We all realize that it takes a team to provide the best care, particularly with novel developments in technologies such as virtual colonoscopies, new drugs, new surgical techniques and new insights on cancer risk and prevention strategies.

This symposium looks at patients from all different angles. Today was the colorectal session. It started with the keynote lecture on epigenetics. This is a new way to control the genes within cancer cells. We are learning that this way to control genes may be very important. We have developed methods to measure the amount of methylation in the genes in a tumor.

In early human development, methylation is how cells develop into different organs. Since every body cell has the same chromosomes, genes needed to become a liver cell or kidney cells are changed.

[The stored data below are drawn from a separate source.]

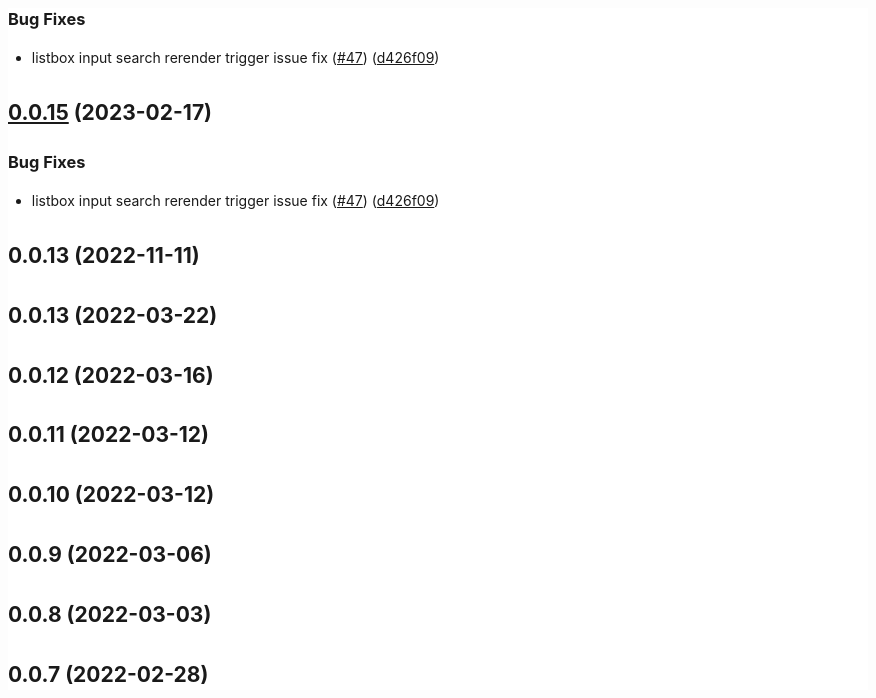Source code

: 
### Bug Fixes

* listbox input search rerender trigger issue fix ([#47](https://github.com/ciceksepetitech/cactus-ui/issues/47)) ([d426f09](https://github.com/ciceksepetitech/cactus-ui/commit/d426f0918db2ef14614ed144b4713e2f80fa73c4))





## [0.0.15](https://github.com/ciceksepetitech/cactus-ui/compare/@ciceksepeti/cui-listbox@0.0.14...@ciceksepeti/cui-listbox@0.0.15) (2023-02-17)


### Bug Fixes

* listbox input search rerender trigger issue fix ([#47](https://github.com/ciceksepetitech/cactus-ui/issues/47)) ([d426f09](https://github.com/ciceksepetitech/cactus-ui/commit/d426f0918db2ef14614ed144b4713e2f80fa73c4))





## 0.0.13 (2022-11-11)



## 0.0.13 (2022-03-22)



## 0.0.12 (2022-03-16)



## 0.0.11 (2022-03-12)



## 0.0.10 (2022-03-12)



## 0.0.9 (2022-03-06)



## 0.0.8 (2022-03-03)



## 0.0.7 (2022-02-28)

Making sure each cell develops into the right organ is partly controlled by methylation.

Tumors also take advantage of this process to grow faster and spread more easily. We are just starting to understand this process.

In leukemia, they already have developed drugs to attack this kind of methylation, or silencing of genes, and successfully treat a specific subset of leukemia. There is no doubt that we will make significant progress in the coming years and hopefully develop new drugs to attack this mechanism.

The Symposium didn’t report any new breakthrough treatments. However every session clearly showed that we have made much progress in understanding how cancer develops and grows and why some patients are more sensitive than others to treatment.

KRAS testing, which is now a standard method to decide whether EGFR inhibitors will be effective or not, is only the beginning. With better understanding of the molecular highways of cancer, we will use the novel drugs being developed in a much smarter way. There is the feeling we will make more progress in the years to come.